I bought this book after students at Georgia Southern University burned it in protest after Capó Crucet visited their campus on a book tour and dared to speak about white privilege to the little conservative snowflakes. I was glad to buy it on principle, and was rewarded in the reading. The most striking part of this story, to me, was her account of the experience of a first generation student at a fancy Ivy League school, especially the bafflement she experienced during her first weeks and months on campus. I went to the same university as Capó Crucet, which is thinly veiled and renamed in the book (more on that below), and I while remember feeling out of place, I at least knew roughly what to expect. I've never been able to internalize or understand so clearly what a place like that must feel like for a first generation student as I did when reading this book - the way she articulates the thoughts and feelings of her younger self was masterful, and incredibly relatable. I found the sections about her family in Miami less accessible, mostly because her mother and sister were totally insufferable - this almost derailed me about 50 pages into the book, but I persisted because the sections set at the college were so well done.

My only major gripe with the book was Capó Crucet's decision to pseudonymize two entities: Elián González and Cornell University.

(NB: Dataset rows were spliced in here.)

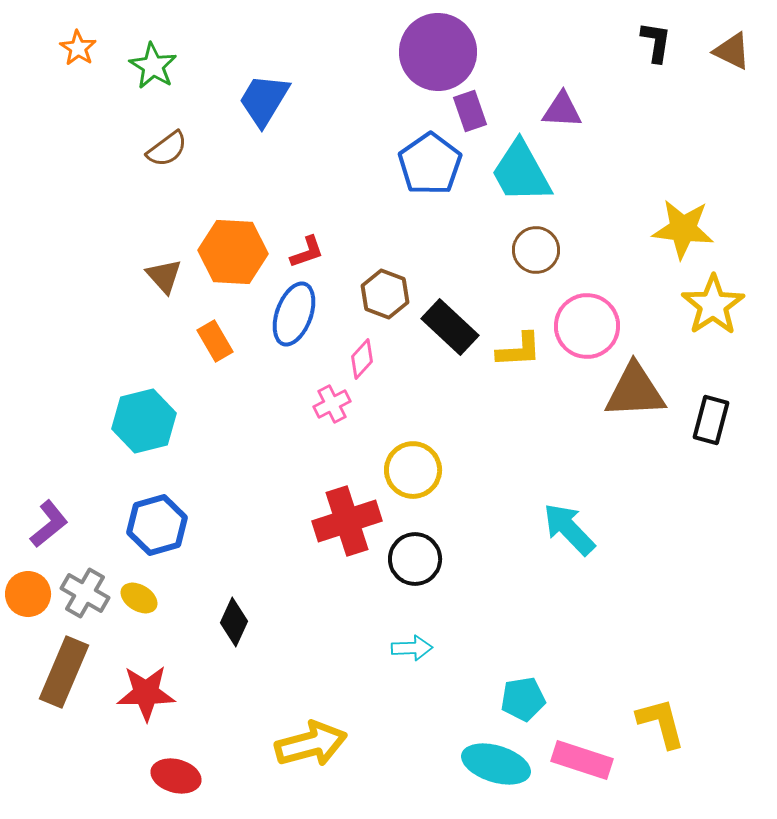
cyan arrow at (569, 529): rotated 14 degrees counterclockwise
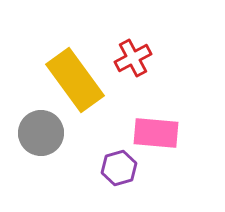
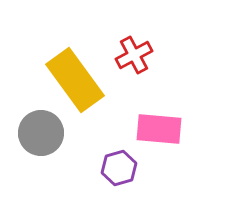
red cross: moved 1 px right, 3 px up
pink rectangle: moved 3 px right, 4 px up
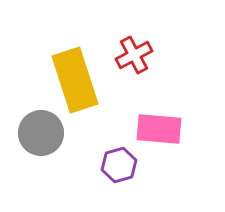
yellow rectangle: rotated 18 degrees clockwise
purple hexagon: moved 3 px up
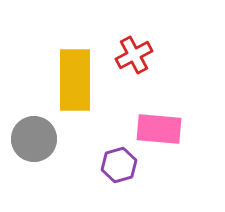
yellow rectangle: rotated 18 degrees clockwise
gray circle: moved 7 px left, 6 px down
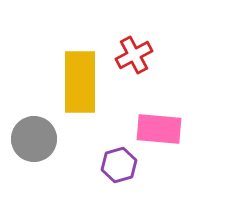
yellow rectangle: moved 5 px right, 2 px down
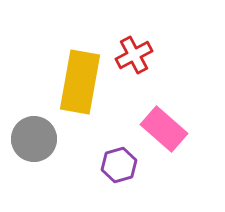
yellow rectangle: rotated 10 degrees clockwise
pink rectangle: moved 5 px right; rotated 36 degrees clockwise
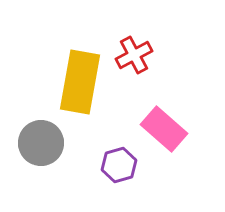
gray circle: moved 7 px right, 4 px down
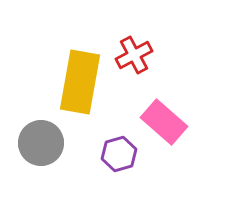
pink rectangle: moved 7 px up
purple hexagon: moved 11 px up
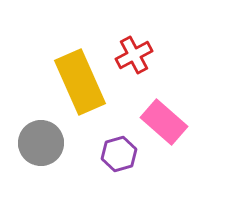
yellow rectangle: rotated 34 degrees counterclockwise
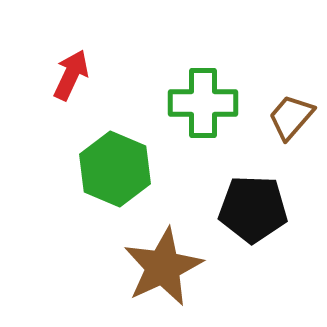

The story takes place in 1999-2000, and the immigration debate/debacle over González, whom she renames Ariel Hernandez, figures extremely prominently in the book, and it unfolds exactly as it did in real life. Likewise, the school is obviously Cornell - that's where Capó Crucet actually went, and there are numerous Cornell-specific details that she transferred exactly onto her fictional Rawlings College. In both cases, the renaming seemed totally unnecessary. I get that it's a novel and not a memoir, but every time one of these details specific to González or Cornell came up under the different names, it gave me cognitive dissonance and pulled me out of the story. She could have kept the real names and still had it be a novel. Maybe a minor gripe, but it was an authorial decision I could not understand, and it annoyed me persistently!

hannahb1533's review

Go to review page

4.0

A definite must read for any of my higher Ed and student affairs friends. A glimpse into the side of higher ed and student life that our privilege can blind us from.

renaplays's review

Go to review page

4.0

A complex heroine in a complex situation, providing a detailed look at being bicultural centered on educational choices.

nuhafariha's review

Go to review page

4.0

While slow at first, it gets dramatic and intense, building to a great ending. I think the author manages to capture the invisible demands and tolls coming to a prestigious University has for some students, an alientation from their home communities that I have never seen displayed so delicately yet lovingly before.